Will the shelling in Ukraine be as bad an environmental impact as the WWI shelling in some areas?

I thought those areas were much smaller than they are until I looked at them on a modern map.

I stand corrected. Ignorance fought. Thank you.

Because of uranium’s density, self-sharpening behavior and pyrophoric properties, it’s well-suited to penetrating tank armor. its density and self-sharpening behavior gets it through, and once it’s inside the tank its pyrophoric nature results in a violent spray of burning shrapnel that pretty much destroys whatever’s inside.

For attacking non-armored vehicles, infrastructure, or infantry, regular artillery rounds loaded with high explosive that produce a destructive blast wave and high-speed shrapnel make more sense.

I think the number of shells is nothing close to the amount used in WW1. This article says Ukraine is using 5000-6000 shells a day.
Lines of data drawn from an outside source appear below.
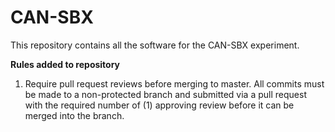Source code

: # CAN-SBX
This repository contains all the software for the CAN-SBX experiment.

**Rules added to repository**
1. Require pull request reviews before merging to master.
  All commits must be made to a non-protected branch and submitted via a pull request with the required number of (1) approving review before it can be merged into the branch.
That would mean about 2 million have been used so far, even if Russia are using a lot more (they probably are) the total number is well under 10 million.

The total number of shells used on the western front in WW1 was 1.5 BILLION. So we are talking at least two orders of magnitude more, albeit on a longer front but not that much longer. In both wars the shelling is not evenly distributed over the front, I’m sure the majority of those were fired over particular battlefields (such as what is now the Zone Rouge mentioned above which features Arras, Verdun and Cambrai)
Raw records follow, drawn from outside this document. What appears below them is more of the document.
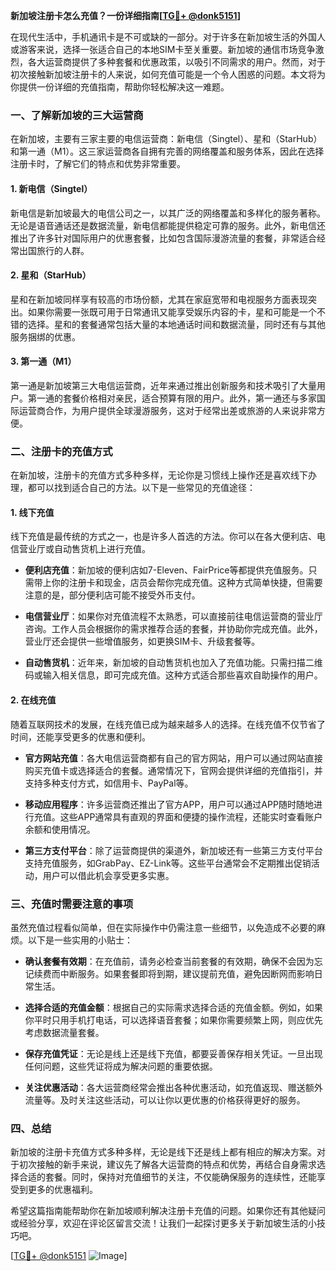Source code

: **新加坡注册卡怎么充值？一份详细指南[[TG💪+ @donk5151](https://t.me/s/donk5151)]**

在现代生活中，手机通讯卡是不可或缺的一部分。对于许多在新加坡生活的外国人或游客来说，选择一张适合自己的本地SIM卡至关重要。新加坡的通信市场竞争激烈，各大运营商提供了多种套餐和优惠政策，以吸引不同需求的用户。然而，对于初次接触新加坡注册卡的人来说，如何充值可能是一个令人困惑的问题。本文将为你提供一份详细的充值指南，帮助你轻松解决这一难题。

### 一、了解新加坡的三大运营商

在新加坡，主要有三家主要的电信运营商：新电信（Singtel）、星和（StarHub）和第一通（M1）。这三家运营商各自拥有完善的网络覆盖和服务体系，因此在选择注册卡时，了解它们的特点和优势非常重要。

#### 1. 新电信（Singtel）
新电信是新加坡最大的电信公司之一，以其广泛的网络覆盖和多样化的服务著称。无论是语音通话还是数据流量，新电信都能提供稳定可靠的服务。此外，新电信还推出了许多针对国际用户的优惠套餐，比如包含国际漫游流量的套餐，非常适合经常出国旅行的人群。

#### 2. 星和（StarHub）
星和在新加坡同样享有较高的市场份额，尤其在家庭宽带和电视服务方面表现突出。如果你需要一张既可用于日常通讯又能享受娱乐内容的卡，星和可能是一个不错的选择。星和的套餐通常包括大量的本地通话时间和数据流量，同时还有与其他服务捆绑的优惠。

#### 3. 第一通（M1）
第一通是新加坡第三大电信运营商，近年来通过推出创新服务和技术吸引了大量用户。第一通的套餐价格相对亲民，适合预算有限的用户。此外，第一通还与多家国际运营商合作，为用户提供全球漫游服务，这对于经常出差或旅游的人来说非常方便。

### 二、注册卡的充值方式

在新加坡，注册卡的充值方式多种多样，无论你是习惯线上操作还是喜欢线下办理，都可以找到适合自己的方法。以下是一些常见的充值途径：

#### 1. 线下充值
线下充值是最传统的方式之一，也是许多人首选的方法。你可以在各大便利店、电信营业厅或自动售货机上进行充值。

- **便利店充值**：新加坡的便利店如7-Eleven、FairPrice等都提供充值服务。只需带上你的注册卡和现金，店员会帮你完成充值。这种方式简单快捷，但需要注意的是，部分便利店可能不接受外币支付。
  
- **电信营业厅**：如果你对充值流程不太熟悉，可以直接前往电信运营商的营业厅咨询。工作人员会根据你的需求推荐合适的套餐，并协助你完成充值。此外，营业厅还会提供一些增值服务，如更换SIM卡、升级套餐等。

- **自动售货机**：近年来，新加坡的自动售货机也加入了充值功能。只需扫描二维码或输入相关信息，即可完成充值。这种方式适合那些喜欢自助操作的用户。

#### 2. 在线充值
随着互联网技术的发展，在线充值已成为越来越多人的选择。在线充值不仅节省了时间，还能享受更多的优惠和便利。

- **官方网站充值**：各大电信运营商都有自己的官方网站，用户可以通过网站直接购买充值卡或选择适合的套餐。通常情况下，官网会提供详细的充值指引，并支持多种支付方式，如信用卡、PayPal等。

- **移动应用程序**：许多运营商还推出了官方APP，用户可以通过APP随时随地进行充值。这些APP通常具有直观的界面和便捷的操作流程，还能实时查看账户余额和使用情况。

- **第三方支付平台**：除了运营商提供的渠道外，新加坡还有一些第三方支付平台支持充值服务，如GrabPay、EZ-Link等。这些平台通常会不定期推出促销活动，用户可以借此机会享受更多实惠。

### 三、充值时需要注意的事项

虽然充值过程看似简单，但在实际操作中仍需注意一些细节，以免造成不必要的麻烦。以下是一些实用的小贴士：

- **确认套餐有效期**：在充值前，请务必检查当前套餐的有效期，确保不会因为忘记续费而中断服务。如果套餐即将到期，建议提前充值，避免因断网而影响日常生活。

- **选择合适的充值金额**：根据自己的实际需求选择合适的充值金额。例如，如果你平时只用手机打电话，可以选择语音套餐；如果你需要频繁上网，则应优先考虑数据流量套餐。

- **保存充值凭证**：无论是线上还是线下充值，都要妥善保存相关凭证。一旦出现任何问题，这些凭证将成为解决问题的重要依据。

- **关注优惠活动**：各大运营商经常会推出各种优惠活动，如充值返现、赠送额外流量等。及时关注这些活动，可以让你以更优惠的价格获得更好的服务。

### 四、总结

新加坡的注册卡充值方式多种多样，无论是线下还是线上都有相应的解决方案。对于初次接触的新手来说，建议先了解各大运营商的特点和优势，再结合自身需求选择合适的套餐。同时，保持对充值细节的关注，不仅能确保服务的连续性，还能享受到更多的优惠福利。

希望这篇指南能帮助你在新加坡顺利解决注册卡充值的问题。如果你还有其他疑问或经验分享，欢迎在评论区留言交流！让我们一起探讨更多关于新加坡生活的小技巧吧。

[[TG💪+ @donk5151](https://t.me/s/donk5151) ![Image](https://i.postimg.cc/rwNCRYN7/Snipaste-2025-04-30-17-27-05.png)]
Though I’m sure the residents of Iraq or Afghanistan have more to be concerned about, given the relative lack of money available to Russia or Ukraine, I’m sure the number of (very expensive) depleted uranium shells used is much less than the number used by the US in their wars (the famous anti tank rockets donated to the Ukraine by NATO countries are all shaped charge, not depleted uranium AFAIK)

Yes.

The main place you will see DU residue is the site of armor battles, because armor is the only target worth using high-velocity direct-fire kinetic penetrator rounds on. The Russians have DU penetrator ammo for their tank guns; I don’t know if the Ukranians got any when they divvied up the Red Army.

Most of the detritus of war on these battlefields will probably be explosive artillery shells and the remnants of those.

You’re welcome. That’s what this place is for. :wink:

i’m learning a lot from this thread myself.